You can also test that you have access to the
split_into_folders.py
script by showing the program's version:$ split_into_folders --version
To uninstall the split_into_folders package:
$ pip uninstall split-ebooks-into-folders
To display the script split_into_folders.py list of options and their descriptions:
$ split_into_folders -h usage: split_into_folders [OPTIONS] {folder_with_books} [{output_folder}] Split the supplied ebook files (and the accompanying metadatafiles if present) into folders with consecutive names that each contain the specified number of files. This script is based on the great ebook-tools written in shell by na-- (See https://github.com/na--/ebook-tools). General options: -h, --help Show this help message and exit. -v, --version Show program's version number and exit. -q, --quiet Enable quiet mode, i.e. nothing will be printed. --verbose Print various debugging information, e.g. print traceback when there is an exception. -d, --dry-run If this is enabled, no file rename/move/symlink/etc. operations will actually be executed. -r, --reverse If this is enabled, the files will be sorted in reverse (i.e. descending) order. By default, they are sorted in ascending order. --log-level {debug,info,warning,error} Set logging level. (default: info) --log-format {console,only_msg,simple} Set logging formatter. (default: only_msg) Split options: -s, --start-number START_NUMBER The number of the first folder. (default: 0) -f, --folder-pattern PATTERN The print format string that specifies the pattern with which new folders will be created. By default it creates folders like 00000000, 00001000, 00002000, ..... (default: %05d000) --fpf, --files-per-folder FILES_PER_FOLDER How many files should be moved to each folder. (default: 100) Input and output options: --ome, --output-metadata-extension EXTENSION This is the extension of the metadata file associated with an ebook. (default: meta) folder_with_books Folder with books which will be recursively scanned for files. The found files (and the accompanying metadata files if present) will be split into folders with consecutive names that each contain the specified number of files. -o, --output-folder PATH The output folder in which all the new consecutively named folders will be created. The default value is the current working directory. (default: /Users/test/split_into_folders/test_installation)
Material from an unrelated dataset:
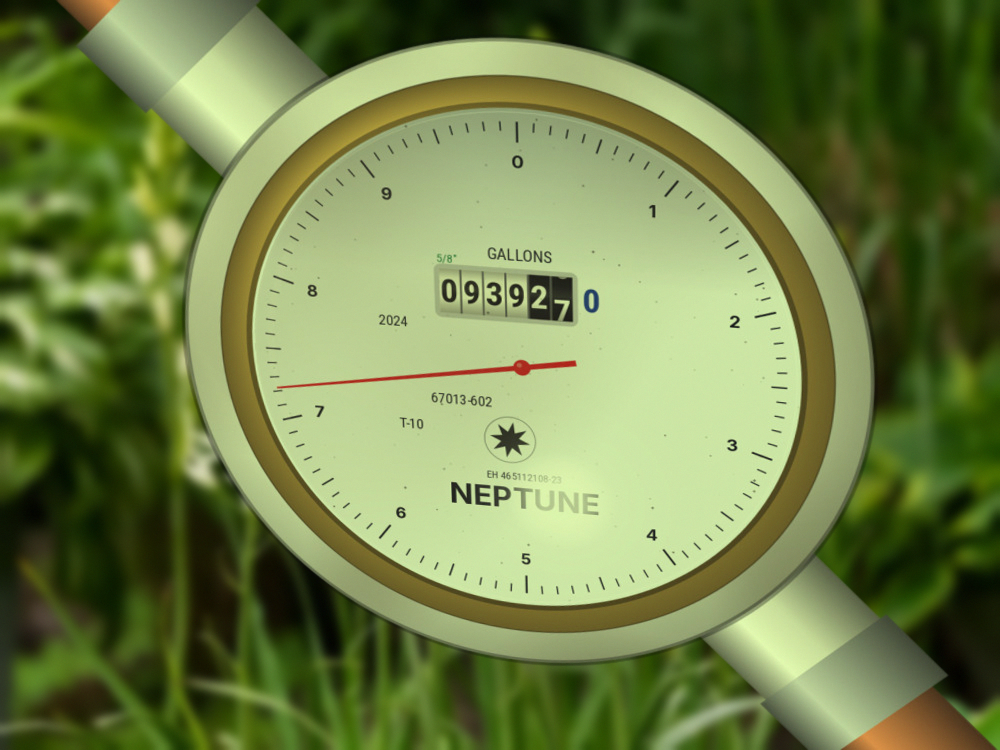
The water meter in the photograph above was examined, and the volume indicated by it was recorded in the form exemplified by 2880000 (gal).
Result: 939267.2 (gal)
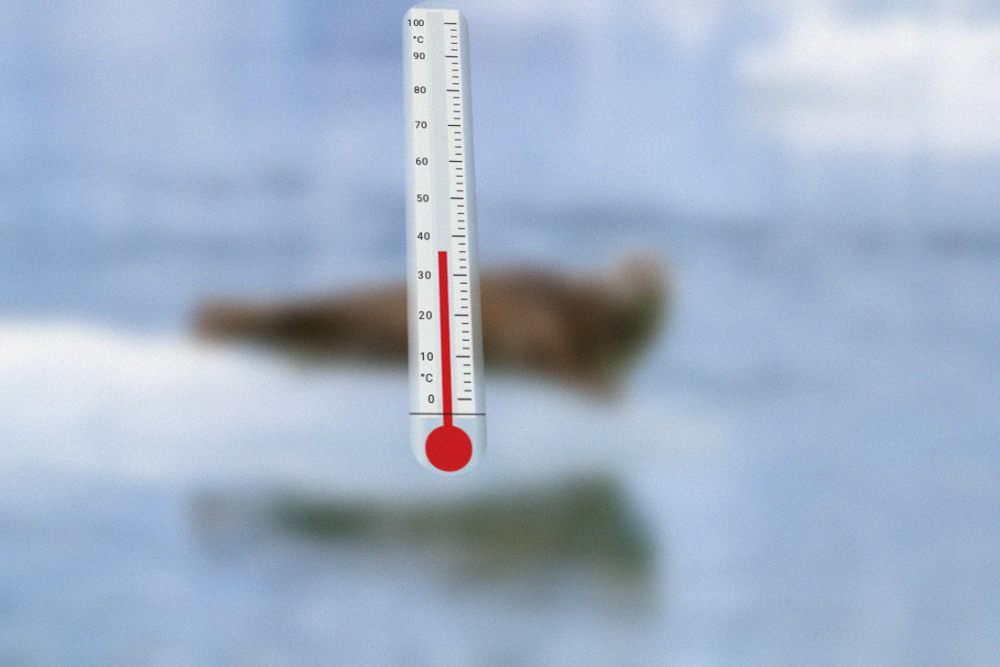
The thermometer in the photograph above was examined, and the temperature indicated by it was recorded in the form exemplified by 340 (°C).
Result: 36 (°C)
ℹ️ Explaining some of the options/arguments
-d, --dry-run
is a very useful option to simulate how the files will be moved, i.e. the number of folders needed to split them and their names. No moving operations will actually be executed.-o, --output-folder
uses by default the working directory under which the script is running to move all the files.
To split 1000 ebooks into folders with 12 files each:
split_into_folders ~/Data/split/small -o ~/Data/split/output_folder --fpf 12 -s 1
ℹ️ -s 1
will start the folder names with 1 (by default it is 0)
Sample output:
Total number of files to be split into folders: 1000 Number of files per folder: 12 Number of splits: 84 Starting splits... End of splits!
To split 1000 ebooks into folders with 12 files each using the API:
from split_into_folders.lib import split
retcode = split('/Users/test/Data/split/small',
'/Users/test/Data/split/output_folder',
files_per_folder=12, start_number=1)
By default when using the API, the loggers are disabled. If you want to enable them, call the
function setup_log()
(with the desired log level in all caps) at the beginning of your code before
the function split()
:
from split_into_folders.lib import split, setup_log
setup_log(logging_level='INFO')
retcode = split('/Users/test/Data/split/small',
'/Users/test/Data/split/output_folder',
files_per_folder=12, start_number=1)